The devil is in the details when it comes to predicting the next viral killer
As a candidate for the next virus most likely to cause a pandemic, influenza virus H7N9 has gotten attention. Earlier this year, the previously unknown avian virus emerged from the poultry markets of eastern China to infect more than 130 people, killing at least 39.
Now researchers report that a DNA sequence H7N9 has appropriated from another virus, among other factors, make it particularly worrisome.
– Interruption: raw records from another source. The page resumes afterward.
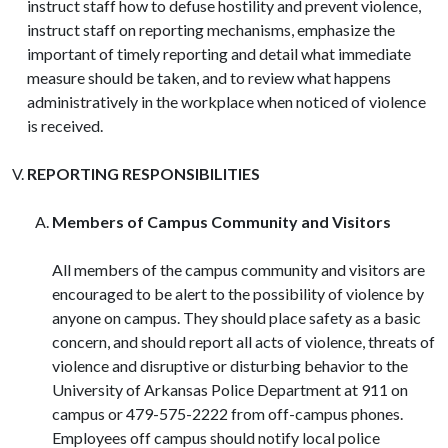
instruct staff how to defuse hostility and prevent violence,
instruct staff on reporting mechanisms, emphasize the
important of timely reporting and detail what immediate
measure should be taken, and to review what happens
administratively in the workplace when noticed of violence
is received.
REPORTING RESPONSIBILITIES
Members of Campus Community and Visitors
All members of the campus community and visitors are
encouraged to be alert to the possibility of violence by
anyone on campus. They should place safety as a basic
concern, and should report all acts of violence, threats of
violence and disruptive or disturbing behavior to the
University of Arkansas Police Department at 911 on
campus or 479-575-2222 from off-campus phones.
Employees off campus should notify local police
To understand how H7N9 might evolve into a pandemic-ready pathogen, the scientists summarized unusual characteristics of the virus, as well as the entire H7 family, in a review published today in mBio, the online, open-access journal of the American Society for Microbiology.
Chief among concerns raised in the review is that H7N9 contains an internal gene cassette — essentially a piece of DNA — from the avian virus H9N2. One virus having a piece of DNA from another is not unusual: wild birds, the natural hosts of avian viruses, often are infected with multiple strains, which frequently results in gene-shuffling amongst them.
H7N9′s filching from H9N2 is of concern because the H9 virus family has caused widespread human infection in the past and can move rapidly between avian and mammalian hosts. If H7N9 were to adapt to have these characteristics it would significantly increase the risk of pandemic.
H7N9, like some other H7 viruses, also shows a tendency to infect human conjunctival cells lining the white of the eye and inside of the eyelids. This infection route results in early symptoms like conjunctivitis more frequently than the respiratory symptoms typically associated with influenza, which could cause health practitioners to miss the earliest signs of an outbreak. Conjunctivitis sufferers also often wipe or rub their eyes, which could heighten risk of person-to-person transmission.
H7N9 family history
Researchers also point to a long history of viruses in the H7 family causing large outbreaks in poultry populations that sometimes spread to humans, such as in the Netherlands in 2003, when roughly 450 people were infected with H7N7.
The H7 family, including H7N9, poses particular concerns because it has demonstrated an ability to infect numerous mammals. Researchers found a strain of H7N7 that adapted to live stably in horses for decades before apparently dying out in the 1970s, and pigs have been infected experimentally
with H7N9 to determine its transmissibility.
Today’s review noted that H7N9′s ability to infect pigs, shown in previous research, is a particularly important finding because the animals are widely considered to be optimal “mixing vessels” for virus mutation and gene-shuffling between strains.
Today’s report sums up many of the reasons public health officials are watching H7N9 with concern, but other studies have shown the virus may be less of a threat: A study published earlier this month in Nature, for example, noted that the virus appears to replicate more easily in the lungs than in the trachea. While that’s of little comfort to someone already infected, the reduced tracheal viral load could make human-to-human transmission — and the risk of pandemic — less likely.